__Directive__:
Copy out exactly the lines below that run from the one holding "[154,87,286,105] #Type/StackOverflow ->" to the one holding "[274,506,352,515] mcsrvstat.us ->", keeping both of those lines and no others.

################

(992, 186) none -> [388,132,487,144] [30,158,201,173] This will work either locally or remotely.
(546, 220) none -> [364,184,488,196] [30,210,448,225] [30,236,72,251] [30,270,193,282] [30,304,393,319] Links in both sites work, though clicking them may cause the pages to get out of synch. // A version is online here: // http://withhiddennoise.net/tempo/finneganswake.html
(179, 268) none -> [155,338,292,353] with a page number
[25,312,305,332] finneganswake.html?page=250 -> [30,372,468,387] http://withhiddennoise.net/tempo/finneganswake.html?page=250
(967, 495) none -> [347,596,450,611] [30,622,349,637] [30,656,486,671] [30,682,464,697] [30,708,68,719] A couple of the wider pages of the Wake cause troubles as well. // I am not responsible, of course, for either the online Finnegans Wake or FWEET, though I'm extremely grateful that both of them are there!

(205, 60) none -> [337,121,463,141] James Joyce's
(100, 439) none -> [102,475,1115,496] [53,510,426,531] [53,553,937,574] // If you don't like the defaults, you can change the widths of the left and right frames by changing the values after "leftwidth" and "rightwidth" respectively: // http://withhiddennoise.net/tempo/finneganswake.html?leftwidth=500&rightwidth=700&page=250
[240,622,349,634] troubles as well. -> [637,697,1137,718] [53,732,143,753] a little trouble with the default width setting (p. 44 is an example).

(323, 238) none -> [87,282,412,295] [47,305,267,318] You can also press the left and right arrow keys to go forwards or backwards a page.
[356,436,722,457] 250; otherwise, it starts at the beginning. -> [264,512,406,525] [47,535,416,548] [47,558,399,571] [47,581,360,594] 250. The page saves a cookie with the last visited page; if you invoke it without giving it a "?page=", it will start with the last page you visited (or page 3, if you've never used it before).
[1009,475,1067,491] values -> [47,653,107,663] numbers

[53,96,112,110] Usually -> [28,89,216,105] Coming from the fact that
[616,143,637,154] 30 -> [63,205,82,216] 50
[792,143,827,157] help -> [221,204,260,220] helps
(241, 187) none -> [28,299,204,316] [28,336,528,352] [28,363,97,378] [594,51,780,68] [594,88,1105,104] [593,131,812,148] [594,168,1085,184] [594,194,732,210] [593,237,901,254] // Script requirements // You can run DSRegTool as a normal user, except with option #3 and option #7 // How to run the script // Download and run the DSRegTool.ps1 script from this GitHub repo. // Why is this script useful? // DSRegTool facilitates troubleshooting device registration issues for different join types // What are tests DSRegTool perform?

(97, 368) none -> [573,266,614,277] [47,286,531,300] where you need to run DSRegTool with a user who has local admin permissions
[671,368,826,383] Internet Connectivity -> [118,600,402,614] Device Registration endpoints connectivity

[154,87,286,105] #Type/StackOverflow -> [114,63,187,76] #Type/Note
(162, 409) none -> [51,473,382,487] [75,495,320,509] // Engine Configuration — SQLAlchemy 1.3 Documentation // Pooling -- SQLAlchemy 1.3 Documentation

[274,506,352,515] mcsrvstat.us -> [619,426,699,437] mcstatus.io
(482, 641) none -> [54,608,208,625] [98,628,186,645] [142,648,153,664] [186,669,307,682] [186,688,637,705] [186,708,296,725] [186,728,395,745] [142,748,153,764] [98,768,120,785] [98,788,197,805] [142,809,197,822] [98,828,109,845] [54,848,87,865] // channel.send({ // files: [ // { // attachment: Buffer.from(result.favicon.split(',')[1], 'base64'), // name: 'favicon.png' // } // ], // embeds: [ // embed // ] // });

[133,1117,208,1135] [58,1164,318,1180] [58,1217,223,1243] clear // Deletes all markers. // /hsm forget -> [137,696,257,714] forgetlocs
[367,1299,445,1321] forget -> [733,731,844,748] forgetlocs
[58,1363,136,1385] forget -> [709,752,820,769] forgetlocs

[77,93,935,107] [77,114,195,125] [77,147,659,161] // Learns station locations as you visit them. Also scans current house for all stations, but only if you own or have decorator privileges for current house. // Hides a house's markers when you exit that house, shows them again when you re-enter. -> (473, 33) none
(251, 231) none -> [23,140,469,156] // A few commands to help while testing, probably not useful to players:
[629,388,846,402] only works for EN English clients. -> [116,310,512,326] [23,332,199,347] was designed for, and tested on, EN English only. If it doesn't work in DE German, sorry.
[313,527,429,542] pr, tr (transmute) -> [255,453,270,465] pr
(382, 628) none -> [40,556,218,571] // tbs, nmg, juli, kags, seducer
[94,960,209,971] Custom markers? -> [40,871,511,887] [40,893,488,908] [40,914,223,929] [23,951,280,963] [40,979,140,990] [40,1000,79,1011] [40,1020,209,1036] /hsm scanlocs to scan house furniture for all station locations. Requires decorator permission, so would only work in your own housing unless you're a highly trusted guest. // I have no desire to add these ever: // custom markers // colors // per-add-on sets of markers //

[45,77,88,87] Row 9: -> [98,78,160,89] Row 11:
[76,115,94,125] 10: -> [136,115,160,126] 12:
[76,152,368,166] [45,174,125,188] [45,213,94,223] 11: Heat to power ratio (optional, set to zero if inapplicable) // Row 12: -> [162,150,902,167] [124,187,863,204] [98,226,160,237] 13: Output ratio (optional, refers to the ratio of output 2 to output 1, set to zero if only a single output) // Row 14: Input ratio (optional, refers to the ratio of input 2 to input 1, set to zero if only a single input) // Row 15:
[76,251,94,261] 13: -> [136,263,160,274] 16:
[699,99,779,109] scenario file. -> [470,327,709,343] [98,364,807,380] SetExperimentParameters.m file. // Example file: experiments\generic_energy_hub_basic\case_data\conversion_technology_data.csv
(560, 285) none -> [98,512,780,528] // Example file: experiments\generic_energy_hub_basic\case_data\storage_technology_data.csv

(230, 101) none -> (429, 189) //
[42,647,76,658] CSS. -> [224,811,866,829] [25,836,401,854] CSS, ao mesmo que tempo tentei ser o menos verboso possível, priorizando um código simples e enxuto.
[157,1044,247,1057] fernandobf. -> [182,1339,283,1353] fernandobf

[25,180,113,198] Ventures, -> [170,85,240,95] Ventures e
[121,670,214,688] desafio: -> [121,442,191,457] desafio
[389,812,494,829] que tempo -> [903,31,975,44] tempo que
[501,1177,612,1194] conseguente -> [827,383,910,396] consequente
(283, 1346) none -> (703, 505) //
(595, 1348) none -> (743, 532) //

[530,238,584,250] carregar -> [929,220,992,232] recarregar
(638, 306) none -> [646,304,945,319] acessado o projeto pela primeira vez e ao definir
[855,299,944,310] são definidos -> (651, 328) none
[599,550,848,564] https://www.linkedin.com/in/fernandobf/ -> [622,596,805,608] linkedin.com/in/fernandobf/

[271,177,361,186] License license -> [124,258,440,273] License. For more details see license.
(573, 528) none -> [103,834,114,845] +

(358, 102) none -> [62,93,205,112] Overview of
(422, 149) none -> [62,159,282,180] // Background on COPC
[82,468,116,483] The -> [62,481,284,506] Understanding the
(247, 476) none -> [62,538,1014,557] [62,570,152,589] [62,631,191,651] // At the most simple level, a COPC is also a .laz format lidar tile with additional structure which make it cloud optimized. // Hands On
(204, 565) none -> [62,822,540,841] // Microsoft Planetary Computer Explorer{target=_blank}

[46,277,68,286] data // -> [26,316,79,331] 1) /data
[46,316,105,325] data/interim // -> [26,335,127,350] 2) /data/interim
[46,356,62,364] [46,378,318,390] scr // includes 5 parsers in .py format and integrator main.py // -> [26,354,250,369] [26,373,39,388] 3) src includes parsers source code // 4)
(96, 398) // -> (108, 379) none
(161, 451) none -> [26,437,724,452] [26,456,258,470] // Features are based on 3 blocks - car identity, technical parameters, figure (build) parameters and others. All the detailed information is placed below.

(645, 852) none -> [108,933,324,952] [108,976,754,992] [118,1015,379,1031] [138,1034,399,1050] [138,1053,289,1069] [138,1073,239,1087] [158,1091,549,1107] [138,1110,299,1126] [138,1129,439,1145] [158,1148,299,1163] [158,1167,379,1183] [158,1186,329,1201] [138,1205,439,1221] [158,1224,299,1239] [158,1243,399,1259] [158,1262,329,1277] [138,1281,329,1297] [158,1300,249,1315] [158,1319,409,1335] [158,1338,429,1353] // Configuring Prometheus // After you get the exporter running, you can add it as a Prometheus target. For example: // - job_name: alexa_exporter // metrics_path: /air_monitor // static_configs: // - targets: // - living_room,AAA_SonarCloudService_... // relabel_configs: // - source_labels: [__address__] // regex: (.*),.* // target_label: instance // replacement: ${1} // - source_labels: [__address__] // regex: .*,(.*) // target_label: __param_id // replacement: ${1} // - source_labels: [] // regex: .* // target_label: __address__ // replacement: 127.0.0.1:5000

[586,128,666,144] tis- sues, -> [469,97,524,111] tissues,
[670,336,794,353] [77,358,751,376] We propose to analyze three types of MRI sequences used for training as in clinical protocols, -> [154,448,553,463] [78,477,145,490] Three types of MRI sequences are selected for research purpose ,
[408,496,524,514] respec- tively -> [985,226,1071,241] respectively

################

__Solution to this task__:
[154,87,286,105] #Type/StackOverflow -> [114,63,187,76] #Type/Note
(162, 409) none -> [51,473,382,487] [75,495,320,509] // Engine Configuration — SQLAlchemy 1.3 Documentation // Pooling -- SQLAlchemy 1.3 Documentation

[274,506,352,515] mcsrvstat.us -> [619,426,699,437] mcstatus.io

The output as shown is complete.